Mi nombre es Cristal, o al menos así me llaman ahora. Durante mucho tiempo, no tuve un nombre. Vagaba por la carretera, siempre alerta, con el viento soplando fuerte y el sol quemando mi piel. No sabía de caricias ni de comida segura, solo de correr, de evitar coches y de buscar en la basura algo para calmar el hambre.
Recuerdo que las noches eran lo peor. El frío se metía en mis huesos y el ruido de los vehículos nunca me dejaba dormir tranquilo. A veces, me dolía todo el cuerpo, pero no podía parar. La carretera no perdona, y cualquier distracción podía ser el fin.

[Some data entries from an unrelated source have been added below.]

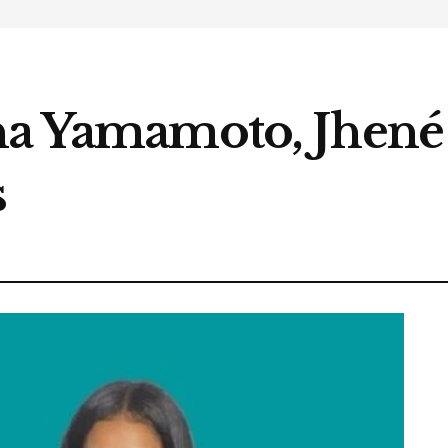
na Yamamoto, Jhené 
s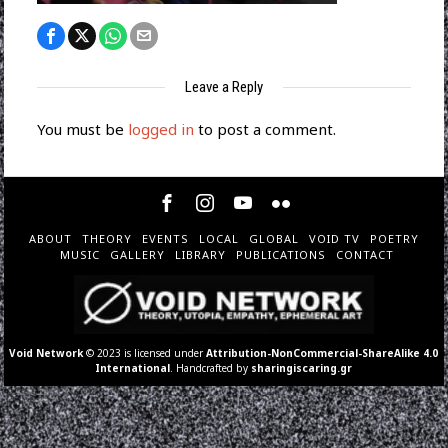
Leave a Reply
You must be
logged in
to post a comment.
ABOUT
THEORY
EVENTS
LOCAL
GLOBAL
VOID TV
POETRY
MUSIC
GALLERY
LIBRARY
PUBLICATIONS
CONTACT
Void Network
© 2023 is licensed under
Attribution-NonCommercial-ShareAlike 4.0
International
. Handcrafted by
sharingiscaring.gr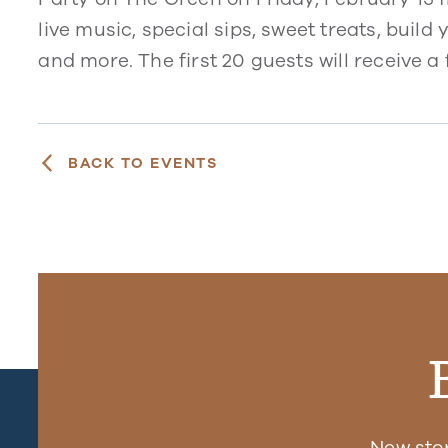
live music, special sips, sweet treats, buil
and more. The first 20 guests will receive a 
BACK TO EVENTS
New sto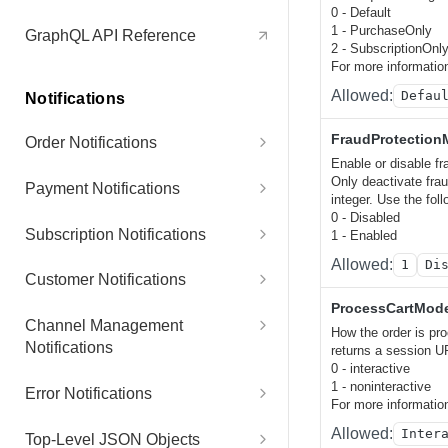
Items
Retry Payment
POST
0 - Default
1 - PurchaseOnly
GraphQL API Reference
2 - SubscriptionOnl
Increase Subscription Item
POST
For more informatio
Quantity
Allowed:
Defau
Notifications
Reinstate Subscription
POST
FraudProtectio
Order Notifications
Items
Enable or disable fr
NewOfflinePaymentPurchaseNot
Only deactivate frau
Payment Notifications
Remove Subscription Item
POST
ification
integer. Use the foll
0 - Disabled
PaidOrderNotification
Subscription Notifications
1 - Enabled
Renew Subscription
POST
RegistrationNotification
Allowed:
1
Di
OnlinePaymentDeclined
SubscriptionPaidNotification
Customer Notifications
Update Account
POST
NewPurchaseOrderNotification
ProcessCartMod
ChargebackInformationRequest
SubscriptionRenewalTypeChang
CustomerContactDataChangedN
Channel Management
Update Contact
POST
How the order is pr
AwaitingReleaseForPurchaseOr
Notification
edNotification
otification
Notifications
returns a session UR
derNotification
0 - interactive
Update Customer
POST
ChargebackNotification
SubscriptionReminderChargeNo
CustomerProfileUpdateNotificati
NewAffiliateSignup
1 - noninteractive
Error Notifications
QuoteNotification
tification
on
For more informatio
Update Next Billing Date
POST
RefundNotification
NewPartnerSignup
ErrorNotification
Allowed:
Inter
Top-Level JSON Objects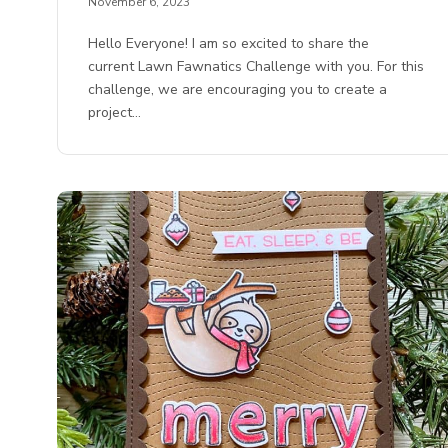
November 6, 2023
Hello Everyone! I am so excited to share the
current Lawn Fawnatics Challenge with you. For this
challenge, we are encouraging you to create a
project…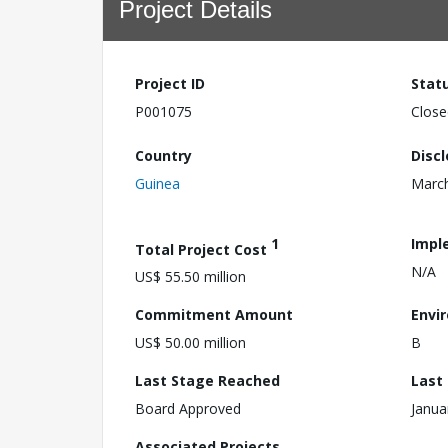
Project Details
Project ID
Stat
P001075
Close
Country
Disc
Guinea
March
1
Impl
Total Project Cost
N/A
US$ 55.50 million
Commitment Amount
Envi
US$ 50.00 million
B
Last Stage Reached
Last
Board Approved
Janua
Associated Projects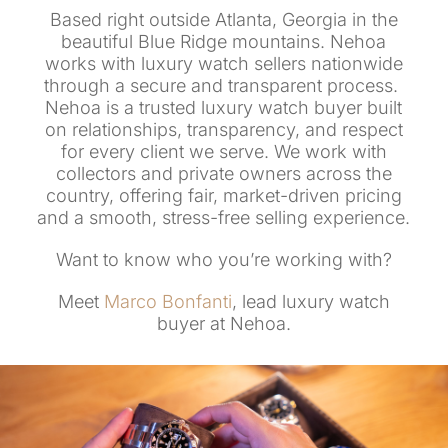
Based right outside Atlanta, Georgia in the
beautiful Blue Ridge mountains. Nehoa
works with luxury watch sellers nationwide
through a secure and transparent process.
Nehoa is a trusted luxury watch buyer built
on relationships, transparency, and respect
for every client we serve. We work with
collectors and private owners across the
country, offering fair, market-driven pricing
and a smooth, stress-free selling experience.
Want to know who you’re working with?
Meet
Marco Bonfanti
, lead luxury watch
buyer at Nehoa.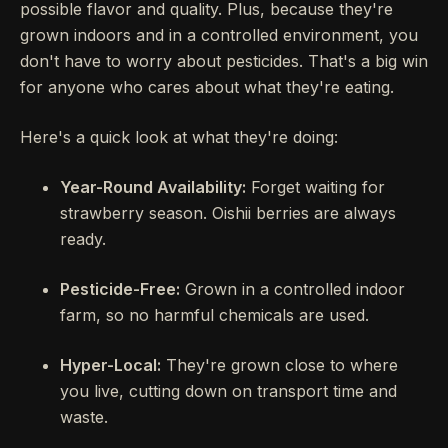
possible flavor and quality. Plus, because they're
grown indoors and in a controlled environment, you
don't have to worry about pesticides. That's a big win
for anyone who cares about what they're eating.
Here's a quick look at what they're doing:
Year-Round Availability:
Forget waiting for
strawberry season. Oishii berries are always
ready.
Pesticide-Free:
Grown in a controlled indoor
farm, so no harmful chemicals are used.
Hyper-Local:
They're grown close to where
you live, cutting down on transport time and
waste.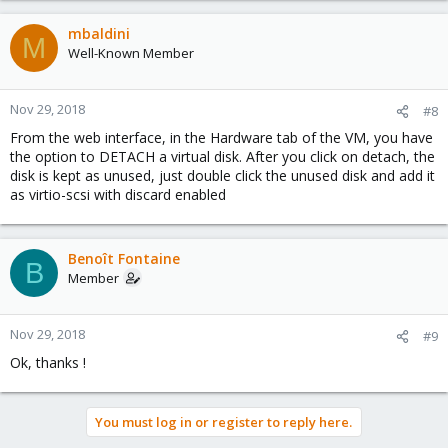
mbaldini
M
Well-Known Member
Nov 29, 2018
#8
From the web interface, in the Hardware tab of the VM, you have
the option to DETACH a virtual disk. After you click on detach, the
disk is kept as unused, just double click the unused disk and add it
as virtio-scsi with discard enabled
Benoît Fontaine
B
Member
Nov 29, 2018
#9
Ok, thanks !
You must log in or register to reply here.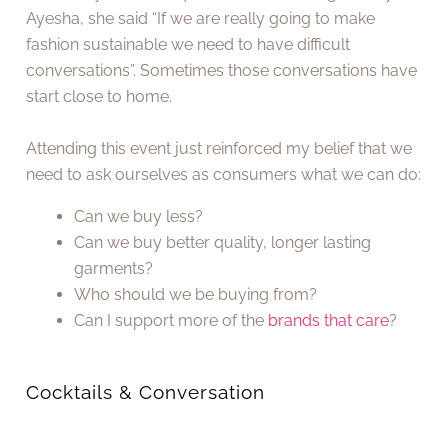
Ayesha, she said “If we are really going to make
fashion sustainable we need to have difficult
conversations”. Sometimes those conversations have
start close to home.
Attending this event just reinforced my belief that we
need to ask ourselves as consumers what we can do:
Can we buy less?
Can we buy better quality, longer lasting
garments?
Who should we be buying from?
Can I support more of the
brands that care
?
Cocktails & Conversation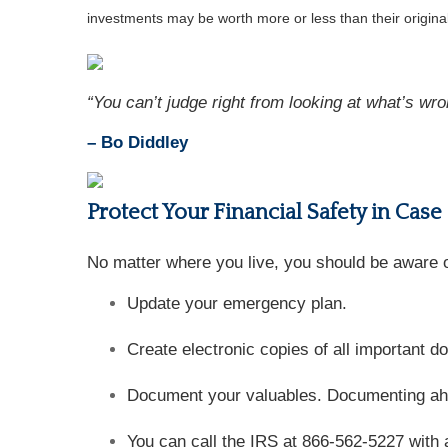
investments may be worth more or less than their origin
“You can’t judge right from looking at what’s wro
– Bo Diddley
Protect Your Financial Safety in Case
No matter where you live, you should be aware of
Update your emergency plan.
Create electronic copies of all important 
Document your valuables. Documenting ahead
You can call the IRS at 866-562-5227 with 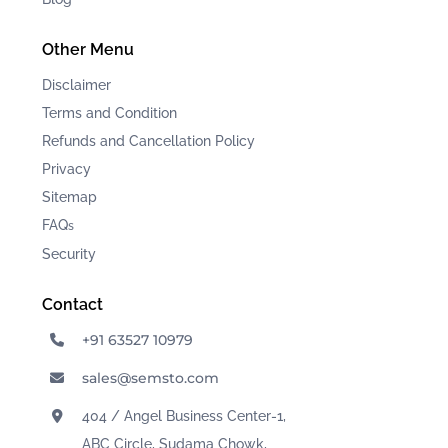
Other Menu
Disclaimer
Terms and Condition
Refunds and Cancellation Policy
Privacy
Sitemap
FAQ
s
Security
Contact
+91 63527 10979
sales@semsto.com
404 / Angel Business Center-1,
ABC Circle, Sudama Chowk,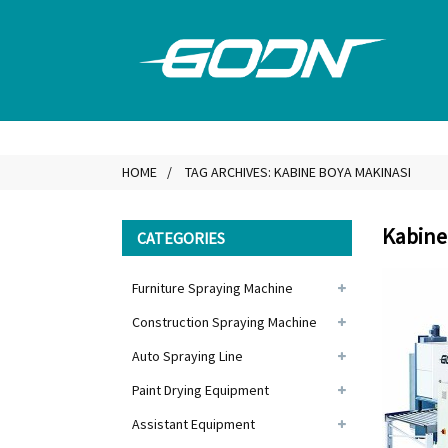
HOME
TAG ARCHIVES: KABINE BOYA MAKINASI
Kabine
CATEGORIES
Furniture Spraying Machine
Construction Spraying Machine
Auto Spraying Line
Paint Drying Equipment
Assistant Equipment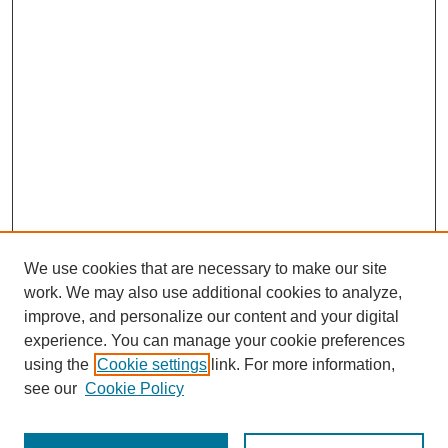
We use cookies that are necessary to make our site
work. We may also use additional cookies to analyze,
improve, and personalize our content and your digital
experience. You can manage your cookie preferences
using the
Cookie settings
link. For more information,
see our
Cookie Policy
SEARCH
Enter search terms: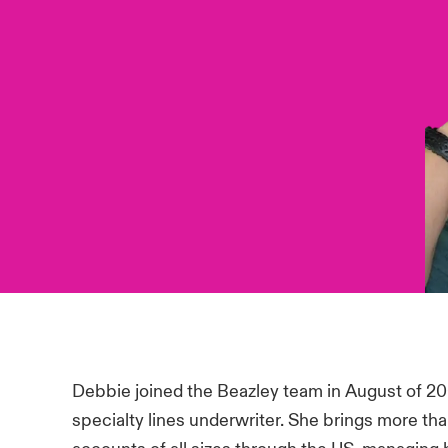
Debbie joined the Beazley team in August of 20
specialty lines underwriter. She brings more th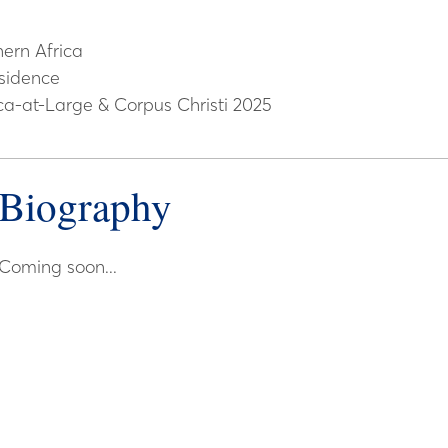
ern Africa
sidence
ca-at-Large & Corpus Christi 2025
Biography
Coming soon...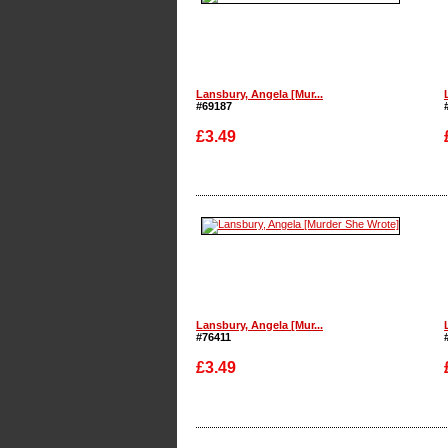
Lansbury, Angela [Mur...
#69187
£3.49
Enlarge
Lansbury, Angela [Mur...
#76411
£3.49
Enlarge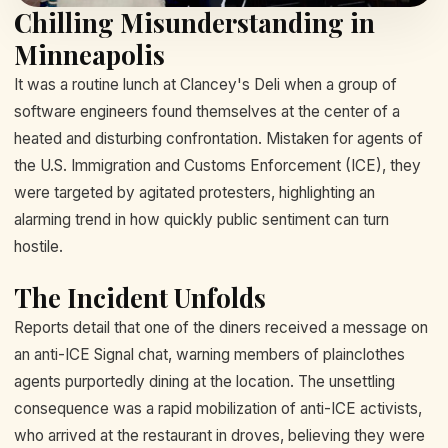
Chilling Misunderstanding in
Minneapolis
It was a routine lunch at Clancey's Deli when a group of
software engineers found themselves at the center of a
heated and disturbing confrontation. Mistaken for agents of
the U.S. Immigration and Customs Enforcement (ICE), they
were targeted by agitated protesters, highlighting an
alarming trend in how quickly public sentiment can turn
hostile.
The Incident Unfolds
Reports detail that one of the diners received a message on
an anti-ICE Signal chat, warning members of plainclothes
agents purportedly dining at the location. The unsettling
consequence was a rapid mobilization of anti-ICE activists,
who arrived at the restaurant in droves, believing they were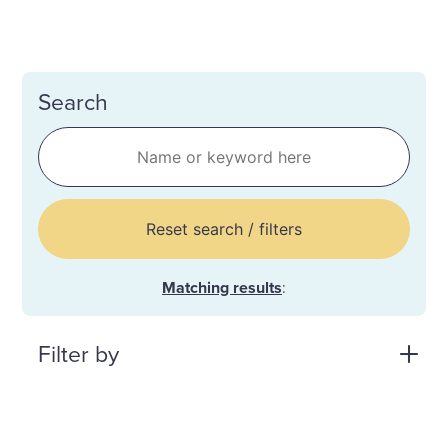
Search
Reset search / filters
Matching results
:
Filter by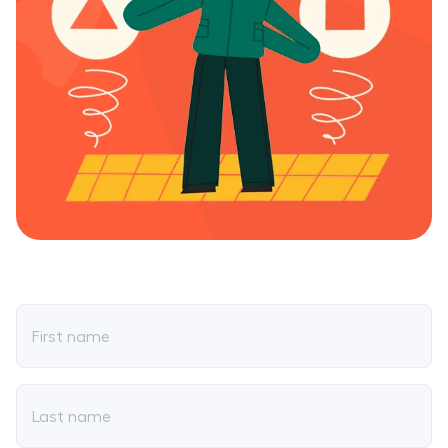
First name
Last name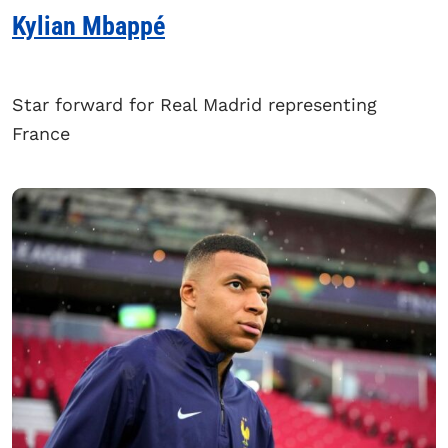
Kylian Mbappé
Star forward for Real Madrid representing
France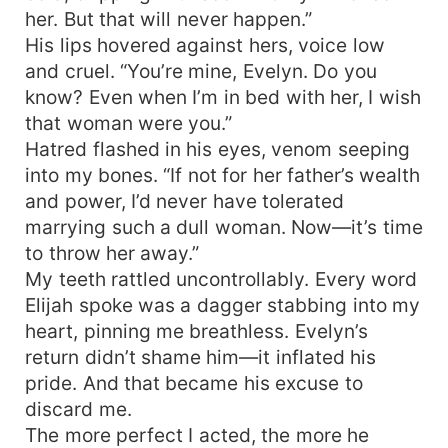
her. But that will never happen.”
His lips hovered against hers, voice low
and cruel. “You’re mine, Evelyn. Do you
know? Even when I’m in bed with her, I wish
that woman were you.”
Hatred flashed in his eyes, venom seeping
into my bones. “If not for her father’s wealth
and power, I’d never have tolerated
marrying such a dull woman. Now—it’s time
to throw her away.”
My teeth rattled uncontrollably. Every word
Elijah spoke was a dagger stabbing into my
heart, pinning me breathless. Evelyn’s
return didn’t shame him—it inflated his
pride. And that became his excuse to
discard me.
The more perfect I acted, the more he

Un día, mientras buscaba refugio bajo un viejo puente, unas personas se acercaron a mí. Al principio, me asusté. No estaba acostumbrado a que me hablaran con suavidad o a que extendieran las manos sin querer hacerme daño. Me subieron a una camioneta, y pensé que era otro viaje sin destino. Pero cuando llegamos a ese lugar, algo en el aire era diferente: había calidez, voces amables, y otros perros que no parecían tan tristes.
Ahora estoy en rehabilitación. Me dicen que estoy aprendiendo a confiar, a no temer a cada ruido fuerte y a disfrutar de la comida sin sentir que debo correr. Mis patas ya no duelen tanto y me han prometido que pronto podré vivir con una familia que me quiera, que me dará un hogar sin peligros ni carreteras interminables.
No sé cuánto tiempo me queda aquí, pero por primera vez en mucho tiempo, tengo esperanza.